Crowd with hands raised in air

As I reflect back on a week that included Voter Registration Day and the passing of Supreme Court justice Ruth Bader Ginsberg, I find myself wondering about the role that cooperatives can play in helping democratic systems live up to their promise.

After all, the foundation of our democracy is civic participation. I subscribe to the notion that democracy is a fragile institution—it only works when citizens understand how to meaningfully participate and engage in the democratic process on a local level. That engagement must happen continually and in a variety of contexts, not just every four years at the ballot box, where the media and two-party system encourage polarization, anger, and a lack of empathy for those with different views.
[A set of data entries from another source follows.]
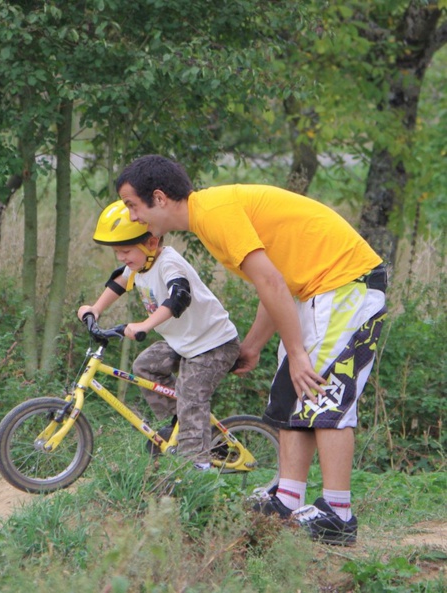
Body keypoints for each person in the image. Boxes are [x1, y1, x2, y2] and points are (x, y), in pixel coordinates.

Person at [114, 154, 387, 545]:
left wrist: (296, 352)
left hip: (346, 283)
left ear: (158, 198)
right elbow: (272, 282)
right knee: (289, 391)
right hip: (312, 290)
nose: (133, 217)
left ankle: (338, 514)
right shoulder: (208, 220)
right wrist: (255, 346)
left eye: (132, 206)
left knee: (324, 392)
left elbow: (274, 283)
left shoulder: (215, 214)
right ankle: (288, 499)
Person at [77, 200, 240, 470]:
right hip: (185, 341)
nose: (122, 257)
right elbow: (119, 281)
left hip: (213, 343)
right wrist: (95, 308)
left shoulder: (168, 264)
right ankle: (184, 426)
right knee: (145, 366)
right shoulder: (138, 265)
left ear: (151, 243)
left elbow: (180, 296)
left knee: (190, 395)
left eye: (126, 251)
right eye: (118, 252)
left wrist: (145, 325)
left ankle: (196, 468)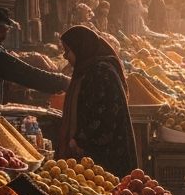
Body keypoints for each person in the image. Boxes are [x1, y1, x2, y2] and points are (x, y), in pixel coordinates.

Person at [56, 25, 138, 175]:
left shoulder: (101, 72)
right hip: (97, 154)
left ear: (82, 49)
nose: (65, 56)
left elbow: (103, 117)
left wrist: (80, 140)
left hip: (107, 156)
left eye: (68, 51)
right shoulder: (90, 69)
Sadly, since the 1960s, civic engagement has been on the decline, as detailed in Robert Putnam’s seminal book, Bowling Alone. Americans have been retreating into their houses, jobs, families, and devices. The number of Americans practicing democracy—for example, on the board of their church, or in their local parent-teacher association—has plummeted dramatically, and even moreso since COVID-19. Cooperatives are one tool for teaching democracy through doing.
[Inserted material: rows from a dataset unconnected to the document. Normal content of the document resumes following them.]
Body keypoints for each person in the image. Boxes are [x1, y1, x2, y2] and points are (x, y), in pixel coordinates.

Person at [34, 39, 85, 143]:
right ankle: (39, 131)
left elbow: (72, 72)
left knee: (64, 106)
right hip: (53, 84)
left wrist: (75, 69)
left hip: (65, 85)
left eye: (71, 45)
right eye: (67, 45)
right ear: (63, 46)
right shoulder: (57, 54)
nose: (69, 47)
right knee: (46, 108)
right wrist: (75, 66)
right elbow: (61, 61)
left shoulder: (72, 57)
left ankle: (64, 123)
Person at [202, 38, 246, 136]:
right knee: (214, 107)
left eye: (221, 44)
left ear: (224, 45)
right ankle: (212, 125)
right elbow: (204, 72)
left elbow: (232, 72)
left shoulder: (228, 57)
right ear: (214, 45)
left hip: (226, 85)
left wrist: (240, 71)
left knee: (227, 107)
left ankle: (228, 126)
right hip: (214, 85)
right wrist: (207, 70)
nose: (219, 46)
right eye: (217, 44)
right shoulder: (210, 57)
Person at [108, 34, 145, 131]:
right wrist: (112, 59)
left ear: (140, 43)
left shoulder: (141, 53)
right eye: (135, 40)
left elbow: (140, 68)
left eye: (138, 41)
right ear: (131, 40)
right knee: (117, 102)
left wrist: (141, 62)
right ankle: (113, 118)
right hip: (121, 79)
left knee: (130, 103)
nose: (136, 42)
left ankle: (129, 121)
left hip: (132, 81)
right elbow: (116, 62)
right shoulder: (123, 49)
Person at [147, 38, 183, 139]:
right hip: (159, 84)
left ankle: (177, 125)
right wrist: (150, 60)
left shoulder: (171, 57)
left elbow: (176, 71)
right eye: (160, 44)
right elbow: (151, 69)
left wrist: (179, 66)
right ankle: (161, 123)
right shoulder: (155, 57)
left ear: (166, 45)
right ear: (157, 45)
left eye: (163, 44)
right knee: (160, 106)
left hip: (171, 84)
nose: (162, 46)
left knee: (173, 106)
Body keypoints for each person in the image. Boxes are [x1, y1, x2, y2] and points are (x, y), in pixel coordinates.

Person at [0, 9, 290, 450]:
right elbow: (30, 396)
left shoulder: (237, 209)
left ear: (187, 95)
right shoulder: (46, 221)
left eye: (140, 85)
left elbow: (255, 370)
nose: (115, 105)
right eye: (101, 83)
As civic participation declines, inequality increases. Ruth Bader Ginsberg was a champion for equality—not just gender equality, but also financial and racial equality (which, of course, are all closely linked). In a 2013 WNYC interview she said, “I see my advocacy as part of an effort to make the equality principle everything the founders would have wanted it to be if they weren’t held back by the society in which they lived.”

Both worker-owned cooperatives, like PixelSpoke, and member-owned cooperatives, like credit unions, reduce inequality and promote civic participation by virtue of their shared ownership structure. But for whatever reason, the cooperative model is not discussed in the United States much at all. I’d like to see us change that. Cooperatives just might be a key piece of the puzzle when it comes to revitalizing our democracy and stemming the tides of rising inequality, political polarization, social withdrawal, and declining levels of empathy.

Can we do more to promote democratic, cooperative models? I think so. Though I’m not yet sure how, let’s at least start the conversation.